Parmi les sources qu'elle a consultées dans les délais fixés, la Direction des recherches n'a trouvé aucun renseignement sur les attaques ciblées perpétrées récemment par al Shabaab contre des pratiquants du soufisme à Mogadiscio. L'information qui suit peut toutefois s'avérer utile.
Des sources font état des attaques suivantes perpétrées par al Shabaab à Mogadiscio en 2014 :
Pour de plus amples renseignements sur les attaques récentes perpétrées par al Shabaab contre des groupes religieux non musulmans, veuillez consulter la Réponse à la demande d'information SOM104854.
D'après un rapport d'octobre 2014 du président de la Commission sur la situation en Somalie (Commission on the Situation in Somalia) de l'Union africaine, l'AMISOM collabore étroitement avec le gouvernement fédéral de la Somalie à Mogadiscio et a déployé deux unités de policiers dans la ville afin de mener des opérations policières conjointes avec la force de police de la Somalie (Union africaine 16 oct. 2014, paragr. 18). Il est précisé dans les Country Reports 2013 qu'au cours de la période couverte par les rapports de 2013, le contingent de la police de l'AMISOM à Mogadiscio comprenait 363 agents (É.-U. 27 févr. 2014, 7).

__Extrait des données__.
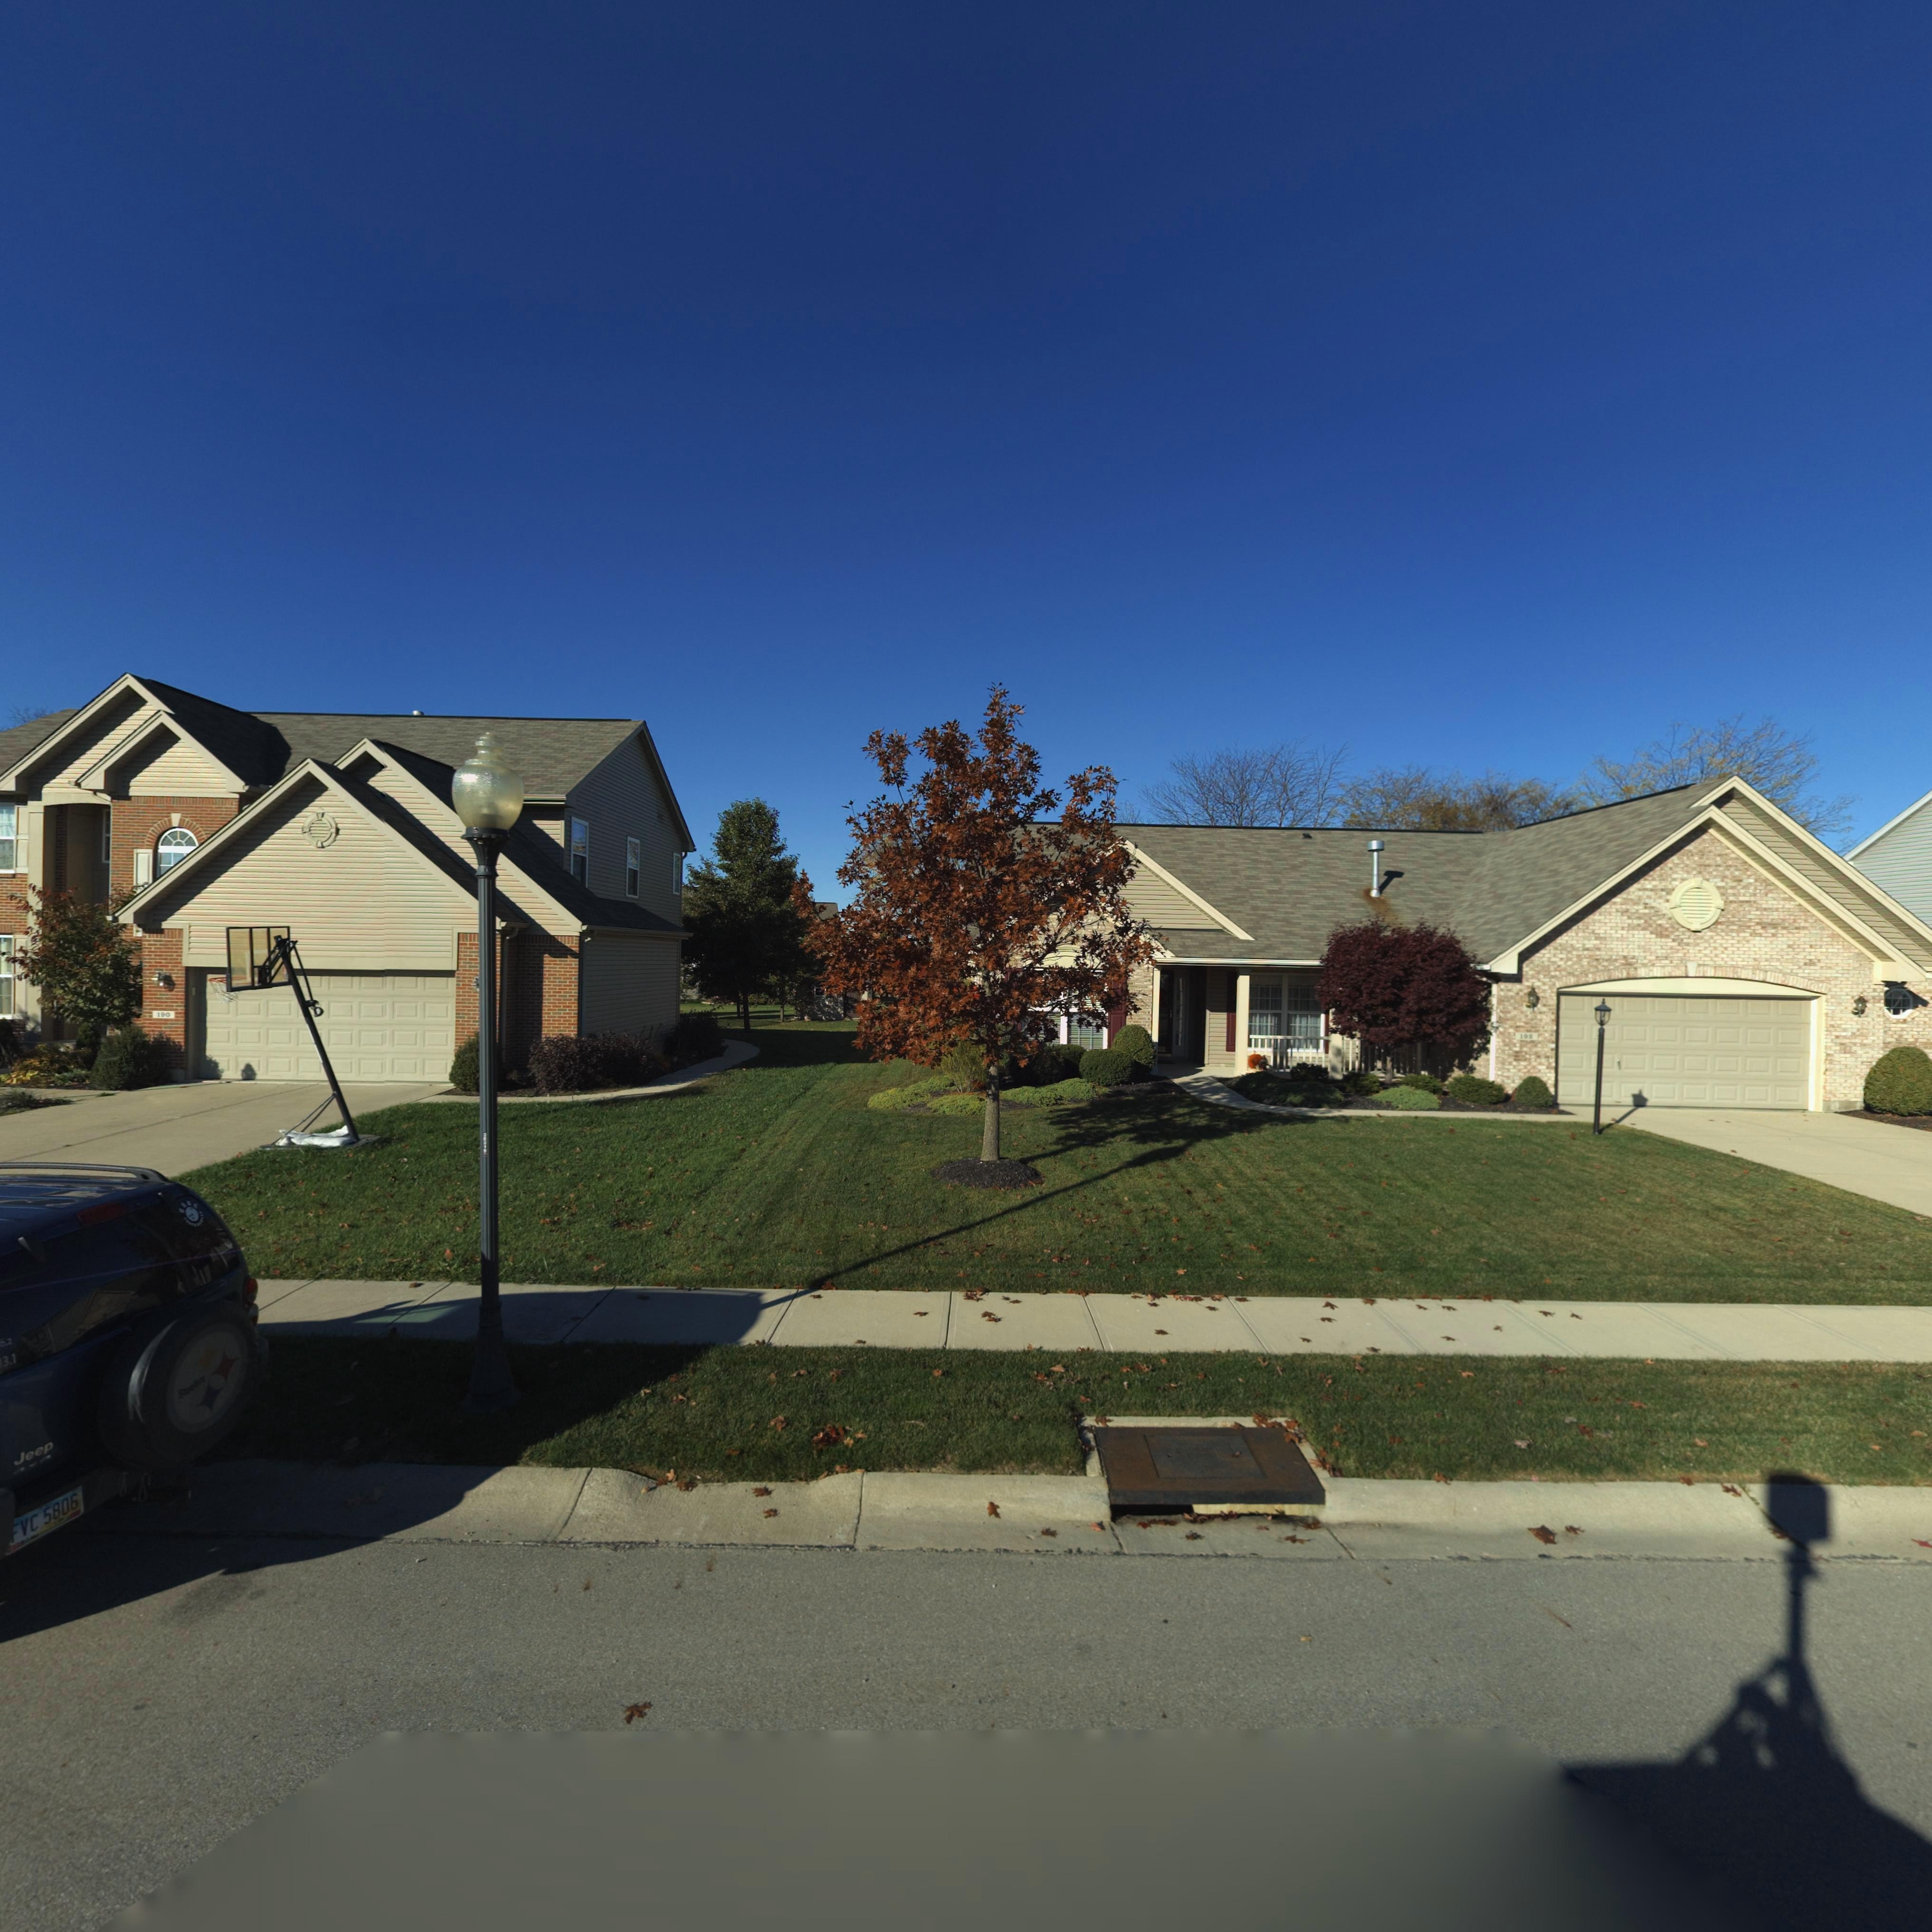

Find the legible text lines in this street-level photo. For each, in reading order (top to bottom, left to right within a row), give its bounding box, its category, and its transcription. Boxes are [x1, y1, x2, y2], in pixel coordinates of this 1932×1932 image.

__Consigne__.
Recopiez fidèlement le passage de l'extrait sur les attaques d'al Shabaab à Mogadiscio, en commençant à « Des sources font » et en terminant à « demande d'information SOM104854. ». Les lignes ne jouent aucun rôle dans cet exercice.

__Réponse__.
Des sources font état des attaques suivantes perpétrées par al Shabaab à Mogadiscio en 2014 :
Pour de plus amples renseignements sur les attaques récentes perpétrées par al Shabaab contre des groupes religieux non musulmans, veuillez consulter la Réponse à la demande d'information SOM104854.